[Saved entries]
= Beginning of Section =

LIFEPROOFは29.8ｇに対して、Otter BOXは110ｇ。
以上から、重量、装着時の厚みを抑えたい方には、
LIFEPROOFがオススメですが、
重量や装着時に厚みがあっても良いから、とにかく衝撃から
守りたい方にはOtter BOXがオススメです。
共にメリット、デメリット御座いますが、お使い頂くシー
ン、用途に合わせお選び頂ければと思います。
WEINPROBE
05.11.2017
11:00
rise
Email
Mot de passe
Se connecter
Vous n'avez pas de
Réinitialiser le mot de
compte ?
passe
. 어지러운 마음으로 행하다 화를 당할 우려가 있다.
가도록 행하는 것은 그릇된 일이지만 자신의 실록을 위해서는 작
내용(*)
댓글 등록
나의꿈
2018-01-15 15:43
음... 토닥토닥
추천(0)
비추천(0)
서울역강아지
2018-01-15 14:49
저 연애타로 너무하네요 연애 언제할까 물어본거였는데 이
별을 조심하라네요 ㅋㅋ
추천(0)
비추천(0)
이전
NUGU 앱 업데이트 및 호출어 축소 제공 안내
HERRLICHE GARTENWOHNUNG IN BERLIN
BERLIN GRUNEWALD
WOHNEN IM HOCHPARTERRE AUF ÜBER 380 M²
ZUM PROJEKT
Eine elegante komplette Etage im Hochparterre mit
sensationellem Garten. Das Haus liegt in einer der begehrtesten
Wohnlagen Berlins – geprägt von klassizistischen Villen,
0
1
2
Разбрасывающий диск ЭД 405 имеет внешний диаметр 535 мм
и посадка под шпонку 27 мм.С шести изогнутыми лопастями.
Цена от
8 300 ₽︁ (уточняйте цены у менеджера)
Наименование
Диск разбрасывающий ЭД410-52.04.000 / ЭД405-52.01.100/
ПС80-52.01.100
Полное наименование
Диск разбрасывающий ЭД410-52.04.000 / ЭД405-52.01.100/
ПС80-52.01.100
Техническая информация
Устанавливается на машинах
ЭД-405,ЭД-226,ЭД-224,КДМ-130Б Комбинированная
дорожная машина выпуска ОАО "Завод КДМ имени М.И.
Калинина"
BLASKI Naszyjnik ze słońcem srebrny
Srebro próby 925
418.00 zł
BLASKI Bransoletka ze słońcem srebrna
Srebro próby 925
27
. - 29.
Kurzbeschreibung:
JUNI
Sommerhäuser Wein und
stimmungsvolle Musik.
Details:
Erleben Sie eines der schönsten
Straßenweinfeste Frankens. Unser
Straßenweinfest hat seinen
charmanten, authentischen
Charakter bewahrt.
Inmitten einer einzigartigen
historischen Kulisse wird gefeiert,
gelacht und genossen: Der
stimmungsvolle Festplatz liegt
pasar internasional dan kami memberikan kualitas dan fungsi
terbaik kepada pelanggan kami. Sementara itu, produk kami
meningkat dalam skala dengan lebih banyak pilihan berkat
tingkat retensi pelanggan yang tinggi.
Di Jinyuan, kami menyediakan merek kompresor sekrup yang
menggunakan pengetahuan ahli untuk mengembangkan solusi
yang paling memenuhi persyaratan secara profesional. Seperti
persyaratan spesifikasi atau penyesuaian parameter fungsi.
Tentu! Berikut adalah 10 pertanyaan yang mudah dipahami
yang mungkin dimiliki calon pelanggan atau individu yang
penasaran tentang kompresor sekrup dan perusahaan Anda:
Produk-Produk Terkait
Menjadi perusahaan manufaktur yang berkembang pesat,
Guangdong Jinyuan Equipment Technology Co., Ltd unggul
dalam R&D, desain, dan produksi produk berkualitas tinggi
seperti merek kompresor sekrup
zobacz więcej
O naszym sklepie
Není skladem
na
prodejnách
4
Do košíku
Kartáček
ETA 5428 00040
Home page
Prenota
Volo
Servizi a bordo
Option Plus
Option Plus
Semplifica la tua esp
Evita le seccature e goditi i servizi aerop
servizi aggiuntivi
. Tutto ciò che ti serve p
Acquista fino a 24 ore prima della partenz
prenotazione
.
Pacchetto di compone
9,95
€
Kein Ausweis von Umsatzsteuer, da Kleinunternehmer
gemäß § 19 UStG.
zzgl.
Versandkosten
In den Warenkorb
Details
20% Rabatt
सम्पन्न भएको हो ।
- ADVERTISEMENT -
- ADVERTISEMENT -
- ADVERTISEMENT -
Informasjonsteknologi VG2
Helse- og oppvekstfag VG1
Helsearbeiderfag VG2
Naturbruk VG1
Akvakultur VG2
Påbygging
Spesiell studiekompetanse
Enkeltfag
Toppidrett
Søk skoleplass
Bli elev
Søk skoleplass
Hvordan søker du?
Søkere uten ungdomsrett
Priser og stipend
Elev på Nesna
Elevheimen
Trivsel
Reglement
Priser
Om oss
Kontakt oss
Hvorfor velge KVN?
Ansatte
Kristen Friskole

= End of Section =

WHAT IS REQUIRED: Reproduce every row above word for word, keeping each line and its order unchanged.

RESULT:
LIFEPROOFは29.8ｇに対して、Otter BOXは110ｇ。
以上から、重量、装着時の厚みを抑えたい方には、
LIFEPROOFがオススメですが、
重量や装着時に厚みがあっても良いから、とにかく衝撃から
守りたい方にはOtter BOXがオススメです。
共にメリット、デメリット御座いますが、お使い頂くシー
ン、用途に合わせお選び頂ければと思います。
WEINPROBE
05.11.2017
11:00
rise
Email
Mot de passe
Se connecter
Vous n'avez pas de
Réinitialiser le mot de
compte ?
passe
. 어지러운 마음으로 행하다 화를 당할 우려가 있다.
가도록 행하는 것은 그릇된 일이지만 자신의 실록을 위해서는 작
내용(*)
댓글 등록
나의꿈
2018-01-15 15:43
음... 토닥토닥
추천(0)
비추천(0)
서울역강아지
2018-01-15 14:49
저 연애타로 너무하네요 연애 언제할까 물어본거였는데 이
별을 조심하라네요 ㅋㅋ
추천(0)
비추천(0)
이전
NUGU 앱 업데이트 및 호출어 축소 제공 안내
HERRLICHE GARTENWOHNUNG IN BERLIN
BERLIN GRUNEWALD
WOHNEN IM HOCHPARTERRE AUF ÜBER 380 M²
ZUM PROJEKT
Eine elegante komplette Etage im Hochparterre mit
sensationellem Garten. Das Haus liegt in einer der begehrtesten
Wohnlagen Berlins – geprägt von klassizistischen Villen,
0
1
2
Разбрасывающий диск ЭД 405 имеет внешний диаметр 535 мм
и посадка под шпонку 27 мм.С шести изогнутыми лопастями.
Цена от
8 300 ₽︁ (уточняйте цены у менеджера)
Наименование
Диск разбрасывающий ЭД410-52.04.000 / ЭД405-52.01.100/
ПС80-52.01.100
Полное наименование
Диск разбрасывающий ЭД410-52.04.000 / ЭД405-52.01.100/
ПС80-52.01.100
Техническая информация
Устанавливается на машинах
ЭД-405,ЭД-226,ЭД-224,КДМ-130Б Комбинированная
дорожная машина выпуска ОАО "Завод КДМ имени М.И.
Калинина"
BLASKI Naszyjnik ze słońcem srebrny
Srebro próby 925
418.00 zł
BLASKI Bransoletka ze słońcem srebrna
Srebro próby 925
27
. - 29.
Kurzbeschreibung:
JUNI
Sommerhäuser Wein und
stimmungsvolle Musik.
Details:
Erleben Sie eines der schönsten
Straßenweinfeste Frankens. Unser
Straßenweinfest hat seinen
charmanten, authentischen
Charakter bewahrt.
Inmitten einer einzigartigen
historischen Kulisse wird gefeiert,
gelacht und genossen: Der
stimmungsvolle Festplatz liegt
pasar internasional dan kami memberikan kualitas dan fungsi
terbaik kepada pelanggan kami. Sementara itu, produk kami
meningkat dalam skala dengan lebih banyak pilihan berkat
tingkat retensi pelanggan yang tinggi.
Di Jinyuan, kami menyediakan merek kompresor sekrup yang
menggunakan pengetahuan ahli untuk mengembangkan solusi
yang paling memenuhi persyaratan secara profesional. Seperti
persyaratan spesifikasi atau penyesuaian parameter fungsi.
Tentu! Berikut adalah 10 pertanyaan yang mudah dipahami
yang mungkin dimiliki calon pelanggan atau individu yang
penasaran tentang kompresor sekrup dan perusahaan Anda:
Produk-Produk Terkait
Menjadi perusahaan manufaktur yang berkembang pesat,
Guangdong Jinyuan Equipment Technology Co., Ltd unggul
dalam R&D, desain, dan produksi produk berkualitas tinggi
seperti merek kompresor sekrup
zobacz więcej
O naszym sklepie
Není skladem
na
prodejnách
4
Do košíku
Kartáček
ETA 5428 00040
Home page
Prenota
Volo
Servizi a bordo
Option Plus
Option Plus
Semplifica la tua esp
Evita le seccature e goditi i servizi aerop
servizi aggiuntivi
. Tutto ciò che ti serve p
Acquista fino a 24 ore prima della partenz
prenotazione
.
Pacchetto di compone
9,95
€
Kein Ausweis von Umsatzsteuer, da Kleinunternehmer
gemäß § 19 UStG.
zzgl.
Versandkosten
In den Warenkorb
Details
20% Rabatt
सम्पन्न भएको हो ।
- ADVERTISEMENT -
- ADVERTISEMENT -
- ADVERTISEMENT -
Informasjonsteknologi VG2
Helse- og oppvekstfag VG1
Helsearbeiderfag VG2
Naturbruk VG1
Akvakultur VG2
Påbygging
Spesiell studiekompetanse
Enkeltfag
Toppidrett
Søk skoleplass
Bli elev
Søk skoleplass
Hvordan søker du?
Søkere uten ungdomsrett
Priser og stipend
Elev på Nesna
Elevheimen
Trivsel
Reglement
Priser
Om oss
Kontakt oss
Hvorfor velge KVN?
Ansatte
Kristen Friskole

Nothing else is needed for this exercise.